───── Selected text ─────

Now you are gone to the house of Hades under the paths of the earth,
but you leave me behind in hateful grief,
a widow in the palace. And our son is still very much a child [nepios],
whom you and I, ill-fated, bore. You will be no help
to this one now that you are dead, nor will he be any help to you.

(Iliad 22.482–486)


Andromache describes the life of servitude that will be hers, and speculates that Astyanax will likewise be a slave or else hurled to his death from the walls (24.727–728, 732–735). Andromache addresses both Hektor and Astyanax directly, in essence lamenting both of them.

In Iliad 6 Andromache argues that life will not be worth living if Hektor dies; in her lament in Iliad 24 Andromache makes a traditional comment on the sorrowful life that Hektor has left behind for her:

οὐ γὰρ ἔτ’ ἄλλη
ἔσται θαλπωρὴ ἐπεὶ ἂν σύ γε πότμον ἐπίσπῃς
ἀλλ’ ἄχε’·

For there will no longer be
any comfort once you have met your fate,
but grief.

(Iliad 6.411–413)

ἐμοὶ δὲ μάλιστα λελείψεται ἄλγεα λυγρά.
οὐ γάρ μοι θνῄσκων λεχέων ἐκ χεῖρας ὄρεξας,
οὐδέ τί μοι εἶπες πυκινὸν ἔπος, οὗ τέ κεν αἰεὶ
μεμνῄμην νύκτάς τε καὶ ἤματα δάκρυ χέουσα.

But for me especially you have left behind grievous pain.

─────

Jobs:
a) List every citation that the passage on Andromache's laments gives in parentheses.
b) Set down the part of the passage on Andromache's laments that starts at "ἐμοὶ δὲ μάλιστα" and ends at "ἤματα δάκρυ χέουσα.".
c) According to the passage on Andromache's laments, what does Andromache speculate will happen to Astyanax?
The entries that follow are separate material and are not part of the passage on Andromache's laments.

───── Provided data ─────

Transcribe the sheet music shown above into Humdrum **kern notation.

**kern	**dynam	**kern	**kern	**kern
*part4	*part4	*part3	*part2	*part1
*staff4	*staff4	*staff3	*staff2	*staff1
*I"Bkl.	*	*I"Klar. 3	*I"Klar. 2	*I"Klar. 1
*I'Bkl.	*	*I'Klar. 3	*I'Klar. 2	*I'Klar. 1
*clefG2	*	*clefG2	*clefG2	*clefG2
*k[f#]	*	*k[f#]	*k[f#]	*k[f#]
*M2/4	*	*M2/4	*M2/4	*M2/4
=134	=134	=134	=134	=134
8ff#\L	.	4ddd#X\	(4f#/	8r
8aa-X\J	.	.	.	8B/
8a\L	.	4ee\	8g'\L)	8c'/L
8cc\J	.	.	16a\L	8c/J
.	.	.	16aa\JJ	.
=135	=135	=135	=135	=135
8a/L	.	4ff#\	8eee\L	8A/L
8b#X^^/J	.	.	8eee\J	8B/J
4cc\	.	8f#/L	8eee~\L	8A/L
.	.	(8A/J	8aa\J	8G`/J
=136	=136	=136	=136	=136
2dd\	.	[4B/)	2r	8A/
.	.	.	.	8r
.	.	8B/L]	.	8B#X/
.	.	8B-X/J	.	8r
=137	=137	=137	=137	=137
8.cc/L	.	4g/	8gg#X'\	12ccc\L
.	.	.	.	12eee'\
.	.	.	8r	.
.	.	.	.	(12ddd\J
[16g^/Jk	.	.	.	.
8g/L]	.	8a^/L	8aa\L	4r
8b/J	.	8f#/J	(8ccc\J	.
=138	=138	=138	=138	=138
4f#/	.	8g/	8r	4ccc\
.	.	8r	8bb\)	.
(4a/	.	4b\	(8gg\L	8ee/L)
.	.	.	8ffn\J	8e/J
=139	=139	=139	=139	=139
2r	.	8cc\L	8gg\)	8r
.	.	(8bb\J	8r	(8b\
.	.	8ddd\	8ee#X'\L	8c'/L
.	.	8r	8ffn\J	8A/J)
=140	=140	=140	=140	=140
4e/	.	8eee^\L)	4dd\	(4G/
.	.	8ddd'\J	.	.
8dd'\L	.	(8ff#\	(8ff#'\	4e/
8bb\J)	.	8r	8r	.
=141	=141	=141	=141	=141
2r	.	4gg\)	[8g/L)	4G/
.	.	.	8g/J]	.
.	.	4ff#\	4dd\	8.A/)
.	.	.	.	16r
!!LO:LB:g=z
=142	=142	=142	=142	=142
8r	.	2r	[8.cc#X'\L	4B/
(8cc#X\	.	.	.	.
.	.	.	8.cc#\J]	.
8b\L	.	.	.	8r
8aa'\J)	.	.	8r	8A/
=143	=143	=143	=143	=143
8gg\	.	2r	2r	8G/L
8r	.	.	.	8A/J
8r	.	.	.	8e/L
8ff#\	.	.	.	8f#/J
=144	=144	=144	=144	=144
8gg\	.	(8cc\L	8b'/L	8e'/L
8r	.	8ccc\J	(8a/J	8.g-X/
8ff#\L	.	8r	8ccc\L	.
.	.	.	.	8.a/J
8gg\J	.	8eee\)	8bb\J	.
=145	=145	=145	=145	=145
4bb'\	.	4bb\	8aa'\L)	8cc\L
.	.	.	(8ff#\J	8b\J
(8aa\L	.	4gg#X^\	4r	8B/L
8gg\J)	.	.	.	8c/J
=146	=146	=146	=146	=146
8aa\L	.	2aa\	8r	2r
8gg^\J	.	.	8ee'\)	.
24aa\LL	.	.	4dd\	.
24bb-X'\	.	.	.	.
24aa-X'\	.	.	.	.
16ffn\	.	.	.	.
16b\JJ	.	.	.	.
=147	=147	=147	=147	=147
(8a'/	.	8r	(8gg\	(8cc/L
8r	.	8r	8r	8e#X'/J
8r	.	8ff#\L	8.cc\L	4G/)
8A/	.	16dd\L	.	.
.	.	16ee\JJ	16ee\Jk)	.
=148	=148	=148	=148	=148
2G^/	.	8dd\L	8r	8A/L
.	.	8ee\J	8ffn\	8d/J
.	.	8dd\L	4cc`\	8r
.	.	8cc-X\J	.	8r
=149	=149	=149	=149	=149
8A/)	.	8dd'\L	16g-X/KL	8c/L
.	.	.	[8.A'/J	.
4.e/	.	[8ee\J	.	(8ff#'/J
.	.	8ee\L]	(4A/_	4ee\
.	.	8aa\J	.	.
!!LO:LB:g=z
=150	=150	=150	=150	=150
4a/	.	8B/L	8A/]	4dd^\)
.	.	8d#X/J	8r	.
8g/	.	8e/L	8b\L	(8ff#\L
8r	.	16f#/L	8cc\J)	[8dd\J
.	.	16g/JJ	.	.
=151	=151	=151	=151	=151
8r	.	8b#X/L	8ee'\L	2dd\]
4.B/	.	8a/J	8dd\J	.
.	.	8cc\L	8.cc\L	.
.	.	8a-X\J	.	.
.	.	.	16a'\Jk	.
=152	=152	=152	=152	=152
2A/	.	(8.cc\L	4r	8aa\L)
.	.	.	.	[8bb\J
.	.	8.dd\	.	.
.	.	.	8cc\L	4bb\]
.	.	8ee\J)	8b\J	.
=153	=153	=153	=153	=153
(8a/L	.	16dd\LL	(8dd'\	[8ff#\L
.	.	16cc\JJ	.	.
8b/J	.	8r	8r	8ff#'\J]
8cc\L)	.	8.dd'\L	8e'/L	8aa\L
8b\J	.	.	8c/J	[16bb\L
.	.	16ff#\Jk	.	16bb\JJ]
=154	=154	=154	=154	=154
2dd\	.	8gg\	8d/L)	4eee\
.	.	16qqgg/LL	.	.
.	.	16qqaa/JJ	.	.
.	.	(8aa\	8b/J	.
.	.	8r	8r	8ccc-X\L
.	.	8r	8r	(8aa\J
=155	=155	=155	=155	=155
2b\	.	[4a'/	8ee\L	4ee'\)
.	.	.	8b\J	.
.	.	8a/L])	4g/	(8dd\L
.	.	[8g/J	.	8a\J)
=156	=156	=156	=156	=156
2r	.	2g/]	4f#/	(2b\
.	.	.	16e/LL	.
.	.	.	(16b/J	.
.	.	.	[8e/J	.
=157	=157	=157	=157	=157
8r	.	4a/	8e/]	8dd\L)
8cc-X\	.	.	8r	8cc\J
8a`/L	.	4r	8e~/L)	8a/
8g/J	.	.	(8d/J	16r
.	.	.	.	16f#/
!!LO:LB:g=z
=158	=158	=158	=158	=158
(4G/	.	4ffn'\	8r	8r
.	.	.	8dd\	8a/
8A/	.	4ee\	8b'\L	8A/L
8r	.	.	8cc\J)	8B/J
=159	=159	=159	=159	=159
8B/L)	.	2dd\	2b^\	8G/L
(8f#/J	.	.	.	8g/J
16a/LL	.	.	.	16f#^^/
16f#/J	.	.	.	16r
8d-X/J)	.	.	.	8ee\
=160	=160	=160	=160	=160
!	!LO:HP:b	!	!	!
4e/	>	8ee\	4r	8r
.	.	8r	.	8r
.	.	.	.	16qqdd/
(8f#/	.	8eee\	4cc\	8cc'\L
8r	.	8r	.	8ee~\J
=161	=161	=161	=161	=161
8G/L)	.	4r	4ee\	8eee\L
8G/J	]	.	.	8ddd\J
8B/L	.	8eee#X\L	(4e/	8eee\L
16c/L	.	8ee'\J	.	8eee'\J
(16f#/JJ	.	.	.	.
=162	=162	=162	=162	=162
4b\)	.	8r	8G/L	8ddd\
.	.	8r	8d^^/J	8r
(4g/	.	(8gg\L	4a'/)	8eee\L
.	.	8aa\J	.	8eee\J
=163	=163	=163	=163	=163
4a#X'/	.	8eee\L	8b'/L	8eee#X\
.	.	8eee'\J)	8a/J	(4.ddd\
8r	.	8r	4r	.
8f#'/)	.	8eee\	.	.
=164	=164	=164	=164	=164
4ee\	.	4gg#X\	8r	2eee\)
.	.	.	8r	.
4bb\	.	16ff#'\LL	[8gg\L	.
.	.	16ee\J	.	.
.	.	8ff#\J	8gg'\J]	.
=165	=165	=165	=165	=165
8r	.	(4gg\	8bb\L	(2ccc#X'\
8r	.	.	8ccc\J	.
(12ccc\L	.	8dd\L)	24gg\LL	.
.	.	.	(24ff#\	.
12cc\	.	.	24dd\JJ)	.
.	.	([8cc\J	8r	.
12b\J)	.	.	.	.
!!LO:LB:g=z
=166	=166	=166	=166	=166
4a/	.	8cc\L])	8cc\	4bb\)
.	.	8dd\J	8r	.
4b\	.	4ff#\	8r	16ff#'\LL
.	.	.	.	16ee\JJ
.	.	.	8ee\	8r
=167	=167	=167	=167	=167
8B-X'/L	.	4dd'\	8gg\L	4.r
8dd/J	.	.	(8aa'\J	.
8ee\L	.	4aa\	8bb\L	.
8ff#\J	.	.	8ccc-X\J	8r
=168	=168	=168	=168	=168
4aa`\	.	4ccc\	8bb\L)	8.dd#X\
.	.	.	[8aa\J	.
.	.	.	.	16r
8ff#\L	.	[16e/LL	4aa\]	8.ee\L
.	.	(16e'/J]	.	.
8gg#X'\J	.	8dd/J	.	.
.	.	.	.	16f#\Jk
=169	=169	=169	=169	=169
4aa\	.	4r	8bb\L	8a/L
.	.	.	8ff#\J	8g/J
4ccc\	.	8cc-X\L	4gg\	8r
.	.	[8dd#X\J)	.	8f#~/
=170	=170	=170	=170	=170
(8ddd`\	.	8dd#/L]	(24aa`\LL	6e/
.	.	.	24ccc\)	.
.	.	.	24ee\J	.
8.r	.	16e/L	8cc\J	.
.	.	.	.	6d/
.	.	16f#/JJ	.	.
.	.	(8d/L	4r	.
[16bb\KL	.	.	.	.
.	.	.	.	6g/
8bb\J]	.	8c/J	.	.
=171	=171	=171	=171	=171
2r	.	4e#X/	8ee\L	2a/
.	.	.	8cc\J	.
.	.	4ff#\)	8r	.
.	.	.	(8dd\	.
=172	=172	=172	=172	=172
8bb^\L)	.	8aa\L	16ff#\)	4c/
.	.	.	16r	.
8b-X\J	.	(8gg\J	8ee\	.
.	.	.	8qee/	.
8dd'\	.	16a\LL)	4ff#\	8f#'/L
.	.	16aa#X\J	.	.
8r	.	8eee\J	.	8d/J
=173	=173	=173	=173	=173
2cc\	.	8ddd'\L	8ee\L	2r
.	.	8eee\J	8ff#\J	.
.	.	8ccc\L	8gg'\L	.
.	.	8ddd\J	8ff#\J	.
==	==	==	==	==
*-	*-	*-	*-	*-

─────

Per-task outputs:
a)
- Iliad 22.482–486
- 24.727–728, 732–735
- Iliad 6.411–413

b)
ἐμοὶ δὲ μάλιστα λελείψεται ἄλγεα λυγρά.
οὐ γάρ μοι θνῄσκων λεχέων ἐκ χεῖρας ὄρεξας,
οὐδέ τί μοι εἶπες πυκινὸν ἔπος, οὗ τέ κεν αἰεὶ
μεμνῄμην νύκτάς τε καὶ ἤματα δάκρυ χέουσα.

c) She speculates that he will likewise be a slave or else be hurled to his death from the walls.